If the odds are totally against you, I think it’s more important to be strategic. To think of long-term, what are the best odds? Save your money. Also, if you can save money, find ways to build financial independence, even if it’s really, really small. Build good financial habits. Don’t spend money on nonsense to make yourself feel good in the short term if it will not help you in the long term.
I know so many people, people even in this first world country where I live right now, who are massively, massively in debt to feed their unhealthy habits. They have put themselves as adults in these untenable living situations. They have no freedom. They have no good future because they’re feeding bad eating habits, bad gambling habits, bad alcohol and drug habits, bad financial spending habits. They always want a fancy car, fancy clothes, fancy house, fancy vacations that sacrifice their growth.

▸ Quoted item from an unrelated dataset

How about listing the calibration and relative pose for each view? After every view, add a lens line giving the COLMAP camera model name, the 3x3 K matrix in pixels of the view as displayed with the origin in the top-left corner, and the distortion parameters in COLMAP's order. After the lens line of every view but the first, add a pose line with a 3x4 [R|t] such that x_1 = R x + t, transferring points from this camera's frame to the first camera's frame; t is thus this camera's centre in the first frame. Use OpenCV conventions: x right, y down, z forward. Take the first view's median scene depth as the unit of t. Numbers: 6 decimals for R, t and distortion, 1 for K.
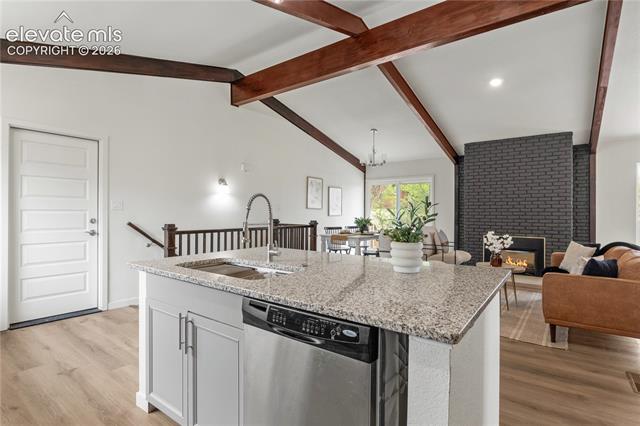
lens RADIAL K [[323.9, 0, 320.6], [0, 323.9, 212.6], [0, 0, 1]] dist [-0.004848, -0.001674]
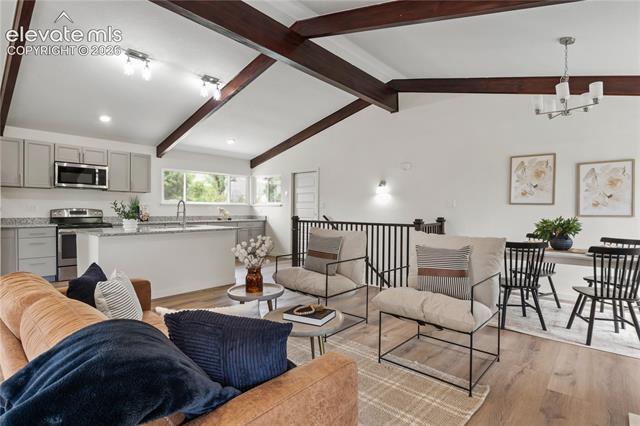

I think in some of the cases, perhaps in a lot of the cases, they say they want freedom. They say they want growth. But really, if they’re really going to grow inside and really heal inside, it’s going to be very painful. And so maybe they’re killing their financial freedom to avoid feeling that pain. They’re not admitting to themselves that really becoming free and really growing and facing the truth within them is too painful. Better to just distract in all sorts of different external ways.
But that’s what I would say for people. If you really want to grow, if you really want to become independent, think long-term strategy. Think long-term health. Make sacrifices now for your long-term future and really give it a lot, lot, lot, lot of time and energy to think how in the world you might be able to extricate yourself from a situation that in the long run might not be trapping you as much as you realize.